巧みなバランス感覚と高度なテクニックで最も大衆に支持された後期FGとウェルメイドについて。
FGクルーとはRhymester、EAST END、Mellow Yellowらが立ち上げたヒップホップクルーです。
後期FGとはKreva、MCU、Little(Kick the can crew)、RIP SLYMEを指します。
セールスのみで見ればヒップホップ勢の中で最も成功しているクルーです。
なおかつ、ここが一番重要ですが、リアル、ハーコー志向のヒップホップ勢にもその実力を認められている。
大衆に売れるとすぐにセルアウトの烙印を押されてしまうヒップホップ界で、ある種の奇跡的存在とも言えます。
彼らの特徴を一言で言えば「洗練」です。

LBほど現代口語ではありません。普段の言葉使いからはやはり少し離れています。
ZEEBRA達ほどハーコー志向でもありません。
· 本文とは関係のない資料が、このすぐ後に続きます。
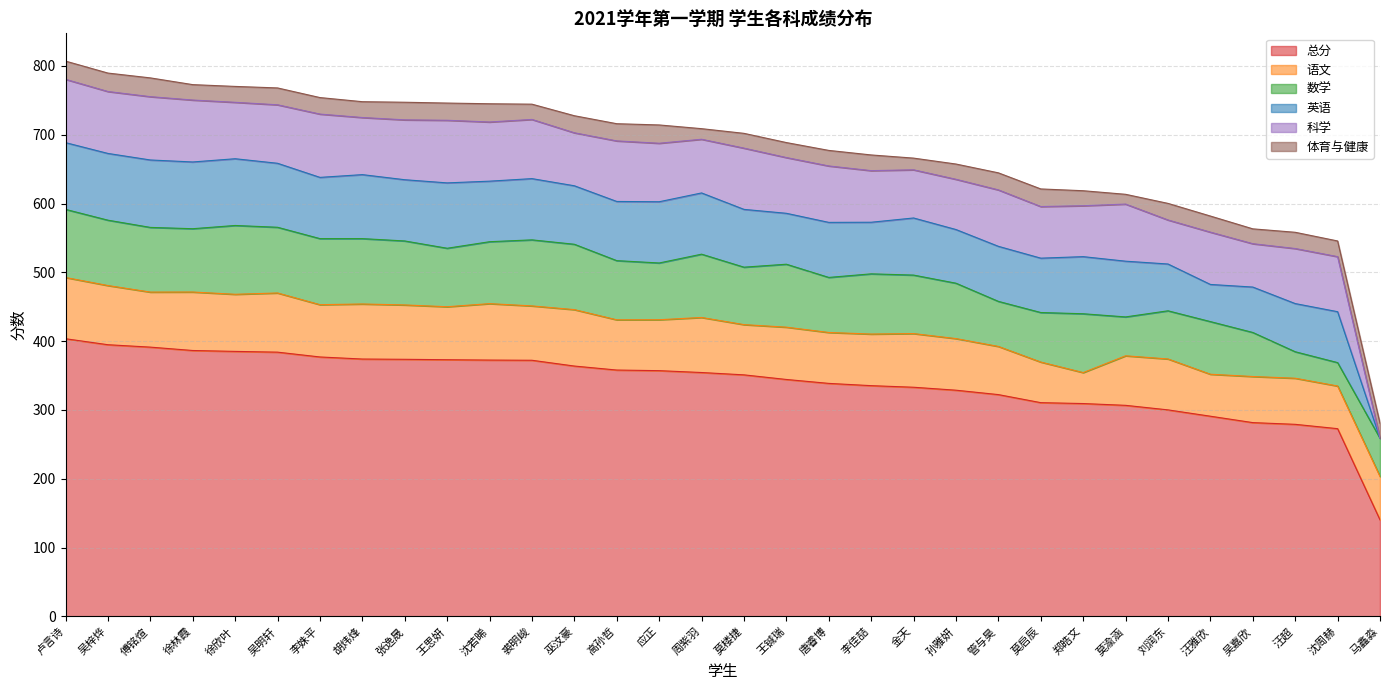

True or false: 总分 has a value of 683.9 at 吴梓烨.

False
もう少し口語に近く、なじみのある言葉を使っています。
LBほどだらしなくはなく、ハーコーほど気取らない「洗練」された歌詞とトラック。
それが後期FGクルーです。

参考資料。
RIP SLYME「I・N・G」

KREVA「音色」

RIP SLYMEの方が洗練度が上で、KICK勢のほうが歌謡曲度が高いですね。
ちなみにRIP SLYMEはSDPとも競演しています。
最高レベルの「洗練」は現代口語と見分けがつかなくなるのです。
後期FGではありませんがこの流れにHOME MADE家族なんかがいたりします。より歌謡曲度が高まってますが。

で、これを現代演劇で考えるとウェルメイドの流れに当てはまるわけです。
ウェルメイドとは具体的に言うと、三谷幸喜、永井愛、土田英夫、マキノノゾミ等です、
最近だと赤堀雅秋、青木豪、蓬莱竜太なんかがいます。
つまり近代演劇を極限まで「洗練」させることで現代にも通用する演劇を創造した人達です。
「洗練」がミソです。完全に現代の感覚で「創造」すると現代口語演劇になってしまいますから。
あくまで近代演劇=翻訳劇のセリフやプロットが根底に生きているわけです。
そんなこと言わね、そんな言い方しね、そんなこと思わね(しない)を洗練されたセリフ、プロット、
展開、キャラクター作りで感じさせないようにする。それがウェルメイドです。
その美しさに、冷静に考えれば変なことも(大声を出す、デカイ身振り)も気にならなくなる。
またこっちも「洗練」の度合いが最高レベルに達すると現代口語とほぼ見分けがつかなくなります。

ジャパニーズヒップホップと現代演劇を広く一般に波及させたのは彼らです。
その功績の価値ははかり知れません。